Selon Bruxelles, la part de marché de Booking dépasse les 60 % dans l’Espace économique européen, un pourcentage qui n’a cessé de croître au cours de la dernière décennie. En outre, elle n’a qu’un seul concurrent majeur, bien que beaucoup plus petit et concentré sur le marché américain, de sorte que les concurrents potentiels ne sont pas en mesure d’exercer une pression concurrentielle suffisante. Cela signifie que Booking est libre de facturer aux hôtels des commissions plus élevées que celles de certains de ses principaux concurrents. Par ailleurs, l’entreprise bénéficie d’effets de réseau puisqu’elle a développé une offre hôtelière significative, qui attire à son tour un nombre croissant de clients.

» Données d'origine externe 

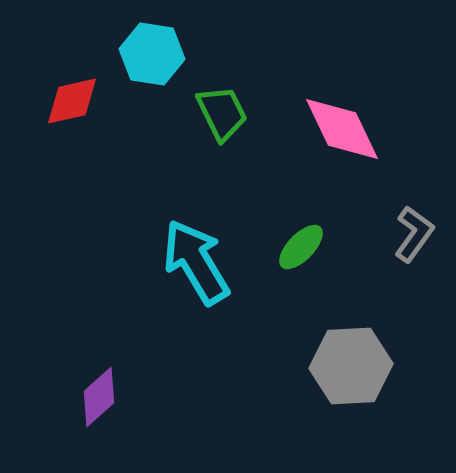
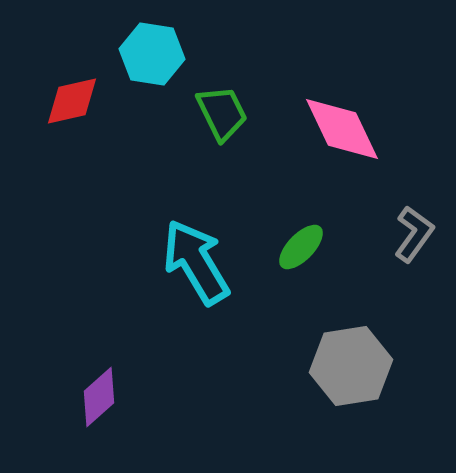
gray hexagon: rotated 6 degrees counterclockwise
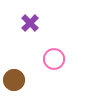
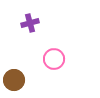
purple cross: rotated 30 degrees clockwise
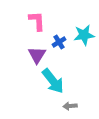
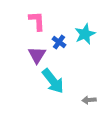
cyan star: moved 1 px right, 1 px up; rotated 15 degrees counterclockwise
blue cross: rotated 24 degrees counterclockwise
gray arrow: moved 19 px right, 6 px up
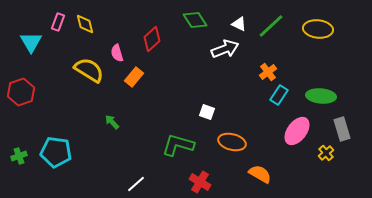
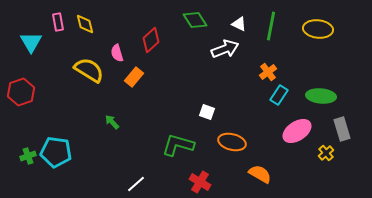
pink rectangle: rotated 30 degrees counterclockwise
green line: rotated 36 degrees counterclockwise
red diamond: moved 1 px left, 1 px down
pink ellipse: rotated 20 degrees clockwise
green cross: moved 9 px right
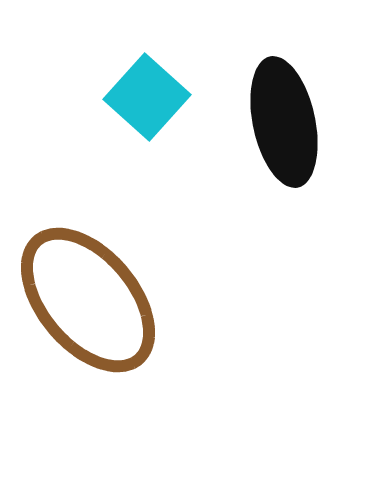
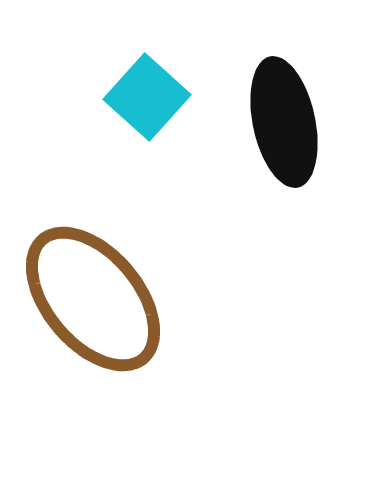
brown ellipse: moved 5 px right, 1 px up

La transaction aurait donc permis à Booking de bénéficier d’un important canal d’acquisition de clients puisqu’après les hôtels, les plateformes de réservation de vols constituent le deuxième marché en importance et le complément le plus proche de l’activité hôtelière de Booking. Et sur ce segment, le suédois eTraveli est « le meilleur de sa catégorie et le deuxième acteur de l’Espace économique européen », note la Commission. Autrement dit, si l’opération était conclue, Booking aurait pu profiter des capacités d’eTraveli et élargir son écosystème de services de voyage. « Un vol est une voie de croissance cruciale dans cet écosystème, car il générerait un trafic supplémentaire important vers la plateforme de réservation », explique la Commission, rappelant que parmi les différents services de voyage, les vols sont les plus susceptibles de donner lieu à des ventes croisées d’hébergement. ce qui permettrait à Booking de bénéficier de « l’inertie des clients existants car une part importante de ces consommateurs supplémentaires serait restée sur les plateformes de Booking ».

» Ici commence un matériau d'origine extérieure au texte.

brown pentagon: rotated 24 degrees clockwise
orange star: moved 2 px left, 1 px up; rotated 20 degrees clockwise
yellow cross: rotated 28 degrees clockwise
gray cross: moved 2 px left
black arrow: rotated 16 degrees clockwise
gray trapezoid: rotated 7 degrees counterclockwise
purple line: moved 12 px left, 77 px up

Autrement dit, le renforcement de la position dominante de Booking « aurait encore accru sa position de négociation vis-à-vis des hôtels et aurait détourné la demande des canaux de vente moins chers vers Booking ». Cela aurait pu entraîner des coûts plus élevés pour les hôtels et, éventuellement, pour les consommateurs », justifie l’exécutif communautaire. Pour dissiper vos doutes, la société néerlandaise proposé une série de remèdes comme montrer aux clients du vol un écran de choix sur la page de départ du vol, qui est la page présentée aux voyageurs après l’achat de leurs billets d’avion. Sur cet écran de sélection, Booking proposait d’afficher plusieurs offres d’hôtels concurrents, permettant aux clients de cliquer sur l’offre affichée pour être redirigés vers le site Internet de l’hôtel. À la suite d’une analyse approfondie, comprenant un test de l’efficacité des mesures, la Commission a conclu que les solutions ne répondaient pas de manière adéquate aux préoccupations et étaient insuffisantes.